→ **INPUT**

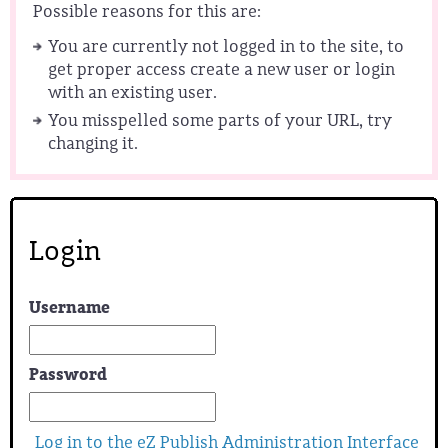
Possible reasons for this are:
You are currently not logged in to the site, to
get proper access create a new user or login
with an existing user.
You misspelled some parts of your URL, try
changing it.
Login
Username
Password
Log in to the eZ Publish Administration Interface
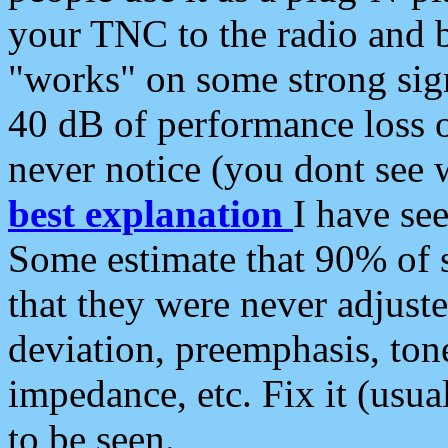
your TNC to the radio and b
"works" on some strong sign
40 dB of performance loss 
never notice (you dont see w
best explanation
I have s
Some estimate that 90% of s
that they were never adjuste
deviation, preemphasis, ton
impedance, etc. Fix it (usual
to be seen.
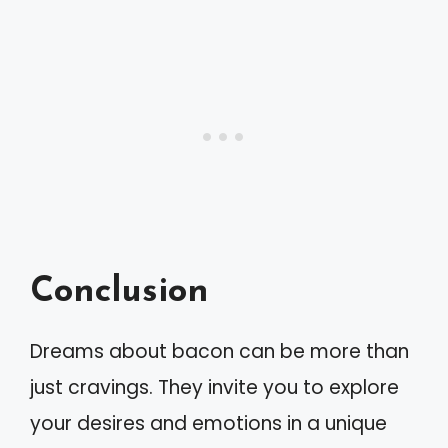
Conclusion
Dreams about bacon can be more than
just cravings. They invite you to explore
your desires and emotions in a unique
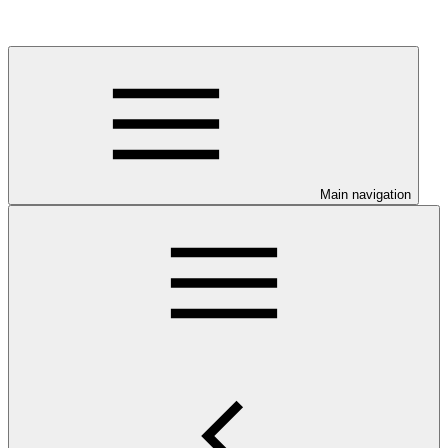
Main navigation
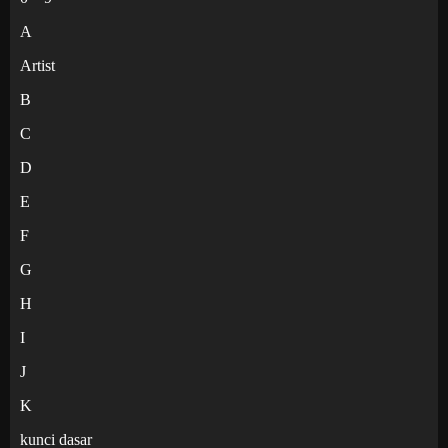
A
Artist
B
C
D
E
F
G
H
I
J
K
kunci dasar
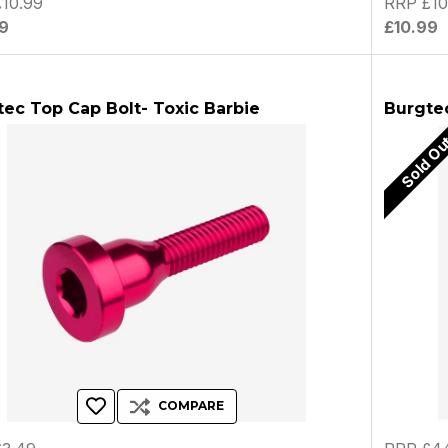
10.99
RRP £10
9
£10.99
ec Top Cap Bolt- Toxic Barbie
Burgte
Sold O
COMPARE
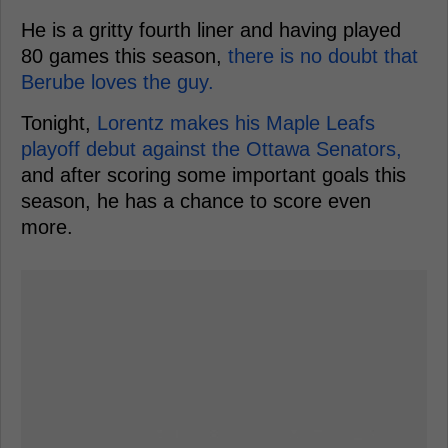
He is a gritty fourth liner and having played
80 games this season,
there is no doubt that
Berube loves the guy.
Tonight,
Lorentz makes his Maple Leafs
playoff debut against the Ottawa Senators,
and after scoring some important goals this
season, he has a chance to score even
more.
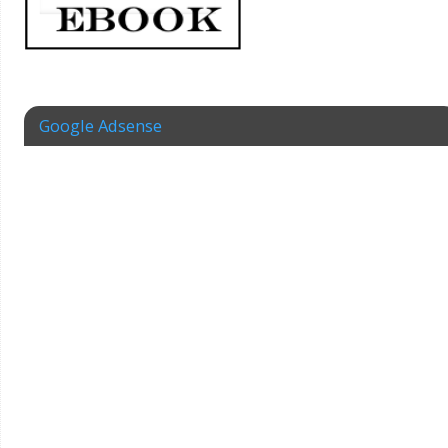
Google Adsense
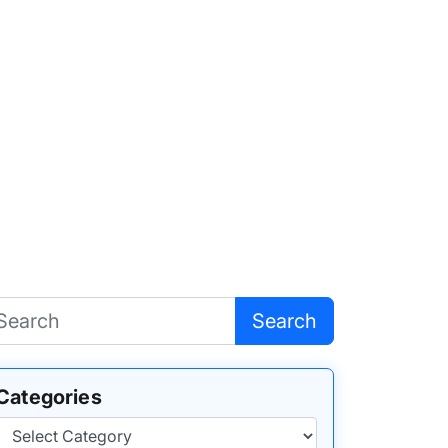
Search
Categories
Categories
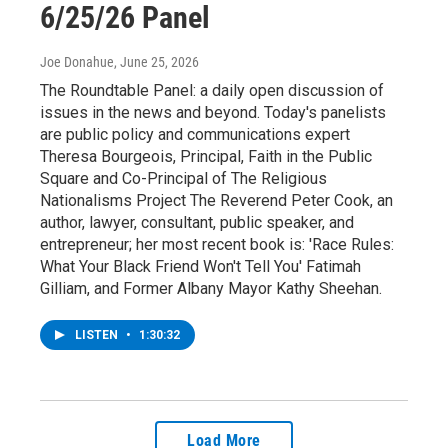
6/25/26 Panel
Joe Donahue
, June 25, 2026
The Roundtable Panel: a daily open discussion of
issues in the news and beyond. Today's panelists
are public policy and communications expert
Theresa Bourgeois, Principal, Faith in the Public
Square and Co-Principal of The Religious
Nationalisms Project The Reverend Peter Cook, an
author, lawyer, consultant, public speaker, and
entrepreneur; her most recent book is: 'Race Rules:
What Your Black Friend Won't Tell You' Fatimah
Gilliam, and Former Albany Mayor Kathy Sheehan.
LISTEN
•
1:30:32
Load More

→ **DIRECTIVE**
Reproduce every one of the lines above verbatim, omitting the pictures from your answer.

→ **SOLVED PROBLEM**
Possible reasons for this are:
You are currently not logged in to the site, to
get proper access create a new user or login
with an existing user.
You misspelled some parts of your URL, try
changing it.
Login
Username
Password
Log in to the eZ Publish Administration Interface
your TNC to the radio and b
"works" on some strong sign
40 dB of performance loss 
never notice (you dont see w
best explanation
I have s
Some estimate that 90% of s
that they were never adjuste
deviation, preemphasis, ton
impedance, etc. Fix it (usual
to be seen.
Conclusion
Dreams about bacon can be more than
just cravings. They invite you to explore
your desires and emotions in a unique
Main navigation
A
Artist
B
C
D
E
F
G
H
I
J
K
kunci dasar
10.99
RRP £10
9
£10.99
ec Top Cap Bolt- Toxic Barbie
Burgte
Sold O
COMPARE
He is a gritty fourth liner and having played
80 games this season,
there is no doubt that
Berube loves the guy.
Tonight,
Lorentz makes his Maple Leafs
playoff debut against the Ottawa Senators,
and after scoring some important goals this
season, he has a chance to score even
more.
Google Adsense
Search
Categories
Categories
6/25/26 Panel
Joe Donahue
, June 25, 2026
The Roundtable Panel: a daily open discussion of
issues in the news and beyond. Today's panelists
are public policy and communications expert
Theresa Bourgeois, Principal, Faith in the Public
Square and Co-Principal of The Religious
Nationalisms Project The Reverend Peter Cook, an
author, lawyer, consultant, public speaker, and
entrepreneur; her most recent book is: 'Race Rules:
What Your Black Friend Won't Tell You' Fatimah
Gilliam, and Former Albany Mayor Kathy Sheehan.
LISTEN
•
1:30:32
Load More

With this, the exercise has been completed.